▸ **TRY IT**
Copy the data exactly. Images are the one exception.

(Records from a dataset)

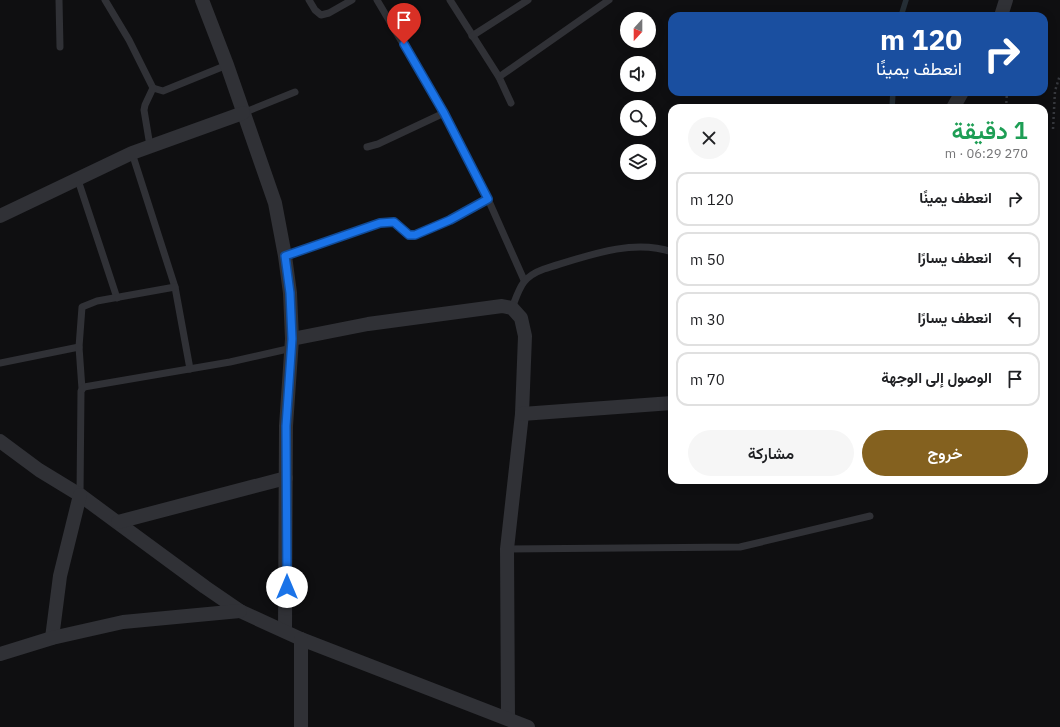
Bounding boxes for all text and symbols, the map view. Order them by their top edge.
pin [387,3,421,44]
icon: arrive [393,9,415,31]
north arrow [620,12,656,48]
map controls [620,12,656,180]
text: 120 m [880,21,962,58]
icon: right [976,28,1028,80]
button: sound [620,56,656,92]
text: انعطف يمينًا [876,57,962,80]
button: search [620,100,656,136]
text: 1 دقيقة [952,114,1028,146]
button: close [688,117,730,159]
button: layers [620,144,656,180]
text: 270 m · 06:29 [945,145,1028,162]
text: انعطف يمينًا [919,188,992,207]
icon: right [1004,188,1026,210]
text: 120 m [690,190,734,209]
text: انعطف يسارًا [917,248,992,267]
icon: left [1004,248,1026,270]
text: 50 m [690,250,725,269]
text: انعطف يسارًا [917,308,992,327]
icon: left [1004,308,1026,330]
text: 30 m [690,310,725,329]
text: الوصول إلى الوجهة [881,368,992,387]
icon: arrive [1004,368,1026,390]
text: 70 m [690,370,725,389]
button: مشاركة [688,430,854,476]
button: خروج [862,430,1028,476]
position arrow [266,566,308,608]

▸ **SOLUTION**
Bounding boxes for all text and symbols, the map view. Order them by their top edge.
pin [387,3,421,44]
icon: arrive [393,9,415,31]
north arrow [620,12,656,48]
map controls [620,12,656,180]
text: 120 m [880,21,962,58]
icon: right [976,28,1028,80]
button: sound [620,56,656,92]
text: انعطف يمينًا [876,57,962,80]
button: search [620,100,656,136]
text: 1 دقيقة [952,114,1028,146]
button: close [688,117,730,159]
button: layers [620,144,656,180]
text: 270 m · 06:29 [945,145,1028,162]
text: انعطف يمينًا [919,188,992,207]
icon: right [1004,188,1026,210]
text: 120 m [690,190,734,209]
text: انعطف يسارًا [917,248,992,267]
icon: left [1004,248,1026,270]
text: 50 m [690,250,725,269]
text: انعطف يسارًا [917,308,992,327]
icon: left [1004,308,1026,330]
text: 30 m [690,310,725,329]
text: الوصول إلى الوجهة [881,368,992,387]
icon: arrive [1004,368,1026,390]
text: 70 m [690,370,725,389]
button: مشاركة [688,430,854,476]
button: خروج [862,430,1028,476]
position arrow [266,566,308,608]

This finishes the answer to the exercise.